Job Before After Savings
BAL-CALC 72 min 25 min 65%
TXN-POST 55 min 15 min 73%
RPT-DAILY 45 min 12 min 73%
REG-FEED 38 min 8 min 79%
ACCT-MAINT 22 min 8 min 64%
Other 8 min 7 min 13%
Total 240 min 75 min 69%

The batch cycle now completed by 12:15 AM — nearly five hours before the deadline.

Six-Month Follow-Up

Six months later, with continued 12% annual account growth, the batch cycle had grown to 82 minutes — still well within the 6-hour window. The optimization had bought approximately 8 years of growth headroom at current rates.

Discussion Questions

  1. The REG-FEED block size fix saved 30 minutes with a one-line JCL change. How could this misconfiguration have been prevented? What process would catch similar issues in the future?

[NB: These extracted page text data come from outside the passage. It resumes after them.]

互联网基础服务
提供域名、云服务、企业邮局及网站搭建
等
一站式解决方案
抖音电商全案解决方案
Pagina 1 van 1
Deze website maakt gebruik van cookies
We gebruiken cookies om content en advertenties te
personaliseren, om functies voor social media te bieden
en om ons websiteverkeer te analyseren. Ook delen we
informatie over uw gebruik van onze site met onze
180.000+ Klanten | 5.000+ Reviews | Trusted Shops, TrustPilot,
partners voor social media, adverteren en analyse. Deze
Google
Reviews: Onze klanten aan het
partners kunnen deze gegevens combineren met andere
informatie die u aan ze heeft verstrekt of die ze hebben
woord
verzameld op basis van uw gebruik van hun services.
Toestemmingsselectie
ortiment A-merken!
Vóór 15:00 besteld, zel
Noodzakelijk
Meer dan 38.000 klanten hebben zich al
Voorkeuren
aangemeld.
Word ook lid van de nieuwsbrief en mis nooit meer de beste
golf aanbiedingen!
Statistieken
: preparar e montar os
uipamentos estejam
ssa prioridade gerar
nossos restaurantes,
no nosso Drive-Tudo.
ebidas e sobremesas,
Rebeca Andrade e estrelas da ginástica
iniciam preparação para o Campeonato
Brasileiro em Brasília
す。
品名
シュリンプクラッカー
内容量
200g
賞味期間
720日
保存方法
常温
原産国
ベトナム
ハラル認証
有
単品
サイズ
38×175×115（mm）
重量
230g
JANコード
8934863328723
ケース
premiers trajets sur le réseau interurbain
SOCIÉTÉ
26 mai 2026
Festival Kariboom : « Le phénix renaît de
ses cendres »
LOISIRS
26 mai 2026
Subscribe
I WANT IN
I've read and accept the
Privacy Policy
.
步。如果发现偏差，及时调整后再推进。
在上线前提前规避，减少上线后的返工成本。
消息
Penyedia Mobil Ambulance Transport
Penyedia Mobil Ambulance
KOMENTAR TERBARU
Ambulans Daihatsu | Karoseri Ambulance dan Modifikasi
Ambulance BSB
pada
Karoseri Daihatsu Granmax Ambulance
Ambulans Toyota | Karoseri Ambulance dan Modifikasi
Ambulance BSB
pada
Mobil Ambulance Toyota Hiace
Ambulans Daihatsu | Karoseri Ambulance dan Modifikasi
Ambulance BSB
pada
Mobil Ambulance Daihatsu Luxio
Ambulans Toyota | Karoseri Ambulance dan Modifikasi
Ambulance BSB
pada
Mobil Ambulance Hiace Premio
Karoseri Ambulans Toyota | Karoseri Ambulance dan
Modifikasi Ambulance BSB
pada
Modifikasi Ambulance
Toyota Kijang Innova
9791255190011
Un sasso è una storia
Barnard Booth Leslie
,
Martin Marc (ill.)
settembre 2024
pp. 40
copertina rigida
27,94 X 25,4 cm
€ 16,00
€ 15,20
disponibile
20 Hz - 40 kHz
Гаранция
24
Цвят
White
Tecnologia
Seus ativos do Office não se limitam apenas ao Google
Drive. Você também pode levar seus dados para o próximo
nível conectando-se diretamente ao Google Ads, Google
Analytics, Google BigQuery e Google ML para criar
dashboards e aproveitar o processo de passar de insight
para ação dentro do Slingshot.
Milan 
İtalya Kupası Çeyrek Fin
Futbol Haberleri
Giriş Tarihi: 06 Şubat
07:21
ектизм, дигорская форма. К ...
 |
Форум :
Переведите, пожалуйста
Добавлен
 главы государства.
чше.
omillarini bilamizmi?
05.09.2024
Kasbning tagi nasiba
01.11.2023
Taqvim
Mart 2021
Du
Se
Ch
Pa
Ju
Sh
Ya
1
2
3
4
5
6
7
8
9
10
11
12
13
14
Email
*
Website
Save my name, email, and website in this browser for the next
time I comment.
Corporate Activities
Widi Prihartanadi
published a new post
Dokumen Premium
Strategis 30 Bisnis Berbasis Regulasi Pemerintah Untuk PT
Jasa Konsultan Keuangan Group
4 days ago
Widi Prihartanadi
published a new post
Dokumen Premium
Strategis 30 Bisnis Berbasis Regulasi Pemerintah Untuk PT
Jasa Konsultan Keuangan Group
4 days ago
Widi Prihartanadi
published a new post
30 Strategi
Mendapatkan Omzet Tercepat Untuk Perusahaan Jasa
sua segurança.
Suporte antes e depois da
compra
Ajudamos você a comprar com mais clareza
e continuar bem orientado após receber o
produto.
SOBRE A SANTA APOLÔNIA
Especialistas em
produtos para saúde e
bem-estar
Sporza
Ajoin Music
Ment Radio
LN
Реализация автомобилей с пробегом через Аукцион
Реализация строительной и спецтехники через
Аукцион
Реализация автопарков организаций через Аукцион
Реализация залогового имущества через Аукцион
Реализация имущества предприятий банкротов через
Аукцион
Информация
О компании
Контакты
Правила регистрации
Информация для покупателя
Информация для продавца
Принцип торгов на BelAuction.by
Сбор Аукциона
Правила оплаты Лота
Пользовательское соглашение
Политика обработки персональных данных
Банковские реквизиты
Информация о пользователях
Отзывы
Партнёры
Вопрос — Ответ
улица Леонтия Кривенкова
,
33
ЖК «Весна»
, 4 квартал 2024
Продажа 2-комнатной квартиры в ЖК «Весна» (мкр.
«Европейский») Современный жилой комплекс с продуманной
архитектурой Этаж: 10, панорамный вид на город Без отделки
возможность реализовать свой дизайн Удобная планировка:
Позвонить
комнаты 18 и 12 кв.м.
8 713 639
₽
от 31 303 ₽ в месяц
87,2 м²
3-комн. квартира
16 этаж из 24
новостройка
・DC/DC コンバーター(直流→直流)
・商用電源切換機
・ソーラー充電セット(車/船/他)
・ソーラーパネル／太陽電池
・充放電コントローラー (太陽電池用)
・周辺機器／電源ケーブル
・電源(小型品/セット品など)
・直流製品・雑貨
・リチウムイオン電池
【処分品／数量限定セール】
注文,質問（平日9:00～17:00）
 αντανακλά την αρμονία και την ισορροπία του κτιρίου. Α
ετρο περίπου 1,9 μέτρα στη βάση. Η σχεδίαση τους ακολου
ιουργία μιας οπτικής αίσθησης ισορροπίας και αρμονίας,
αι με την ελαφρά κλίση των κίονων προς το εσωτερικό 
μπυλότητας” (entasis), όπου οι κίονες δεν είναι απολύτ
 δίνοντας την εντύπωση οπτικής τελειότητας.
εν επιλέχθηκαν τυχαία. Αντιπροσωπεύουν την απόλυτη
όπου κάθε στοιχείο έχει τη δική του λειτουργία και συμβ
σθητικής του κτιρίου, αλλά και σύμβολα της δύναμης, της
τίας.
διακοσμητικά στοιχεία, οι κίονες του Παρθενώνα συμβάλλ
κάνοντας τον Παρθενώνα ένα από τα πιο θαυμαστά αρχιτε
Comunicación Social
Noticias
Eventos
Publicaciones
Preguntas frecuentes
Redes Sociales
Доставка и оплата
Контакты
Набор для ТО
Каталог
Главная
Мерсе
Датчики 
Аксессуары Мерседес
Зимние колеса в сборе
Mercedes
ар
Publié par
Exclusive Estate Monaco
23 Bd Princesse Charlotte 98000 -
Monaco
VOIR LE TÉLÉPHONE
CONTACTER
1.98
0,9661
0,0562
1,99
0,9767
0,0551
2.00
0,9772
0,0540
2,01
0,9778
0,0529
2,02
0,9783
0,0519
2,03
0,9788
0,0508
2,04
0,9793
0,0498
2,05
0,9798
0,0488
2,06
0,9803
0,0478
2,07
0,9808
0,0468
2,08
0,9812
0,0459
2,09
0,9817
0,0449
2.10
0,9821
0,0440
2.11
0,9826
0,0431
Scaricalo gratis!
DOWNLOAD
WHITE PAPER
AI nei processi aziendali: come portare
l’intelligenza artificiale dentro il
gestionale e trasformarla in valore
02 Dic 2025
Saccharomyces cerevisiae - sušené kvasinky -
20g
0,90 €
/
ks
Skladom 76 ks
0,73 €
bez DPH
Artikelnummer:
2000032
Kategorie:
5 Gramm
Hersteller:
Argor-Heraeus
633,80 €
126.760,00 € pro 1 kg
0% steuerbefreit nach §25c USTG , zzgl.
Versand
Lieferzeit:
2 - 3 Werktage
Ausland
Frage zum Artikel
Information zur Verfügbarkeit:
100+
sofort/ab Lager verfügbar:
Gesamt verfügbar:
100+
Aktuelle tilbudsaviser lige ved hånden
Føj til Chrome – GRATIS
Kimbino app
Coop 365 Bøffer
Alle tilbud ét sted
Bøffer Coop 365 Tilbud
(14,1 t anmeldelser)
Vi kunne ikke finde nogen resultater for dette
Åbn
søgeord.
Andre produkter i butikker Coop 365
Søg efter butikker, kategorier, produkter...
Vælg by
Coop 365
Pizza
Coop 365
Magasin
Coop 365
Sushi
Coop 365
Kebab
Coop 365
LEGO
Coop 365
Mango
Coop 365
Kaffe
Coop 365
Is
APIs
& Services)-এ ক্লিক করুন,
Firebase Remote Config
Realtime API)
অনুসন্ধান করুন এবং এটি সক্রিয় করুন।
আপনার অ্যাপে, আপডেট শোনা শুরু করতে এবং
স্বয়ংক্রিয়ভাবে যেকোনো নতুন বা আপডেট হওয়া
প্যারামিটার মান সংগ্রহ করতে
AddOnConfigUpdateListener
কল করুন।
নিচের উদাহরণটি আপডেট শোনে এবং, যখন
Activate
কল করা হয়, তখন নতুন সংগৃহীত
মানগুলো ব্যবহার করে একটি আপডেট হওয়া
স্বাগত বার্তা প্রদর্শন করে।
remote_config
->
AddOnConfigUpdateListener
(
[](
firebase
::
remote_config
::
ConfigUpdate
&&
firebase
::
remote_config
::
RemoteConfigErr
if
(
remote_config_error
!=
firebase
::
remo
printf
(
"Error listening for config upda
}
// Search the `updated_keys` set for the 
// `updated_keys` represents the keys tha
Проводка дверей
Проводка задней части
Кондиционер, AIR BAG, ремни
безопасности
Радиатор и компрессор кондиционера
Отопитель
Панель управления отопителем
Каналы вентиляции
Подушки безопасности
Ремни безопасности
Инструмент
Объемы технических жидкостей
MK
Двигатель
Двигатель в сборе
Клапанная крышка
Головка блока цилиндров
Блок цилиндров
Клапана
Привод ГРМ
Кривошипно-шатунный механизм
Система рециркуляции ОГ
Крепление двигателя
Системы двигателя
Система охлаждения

  2. Maria prioritized optimizations by expected savings. If she had instead prioritized by effort (easiest first), would the order change? Would the outcome be different?

  3. The sort pre-step for TXN-POST added 3 minutes but saved 40. Under what circumstances would adding a sort step NOT be beneficial?

  4. Maria used NUMPROC(PFD) for BAL-CALC. What testing would you require before allowing this change in production? What would happen if the data contained non-preferred signs?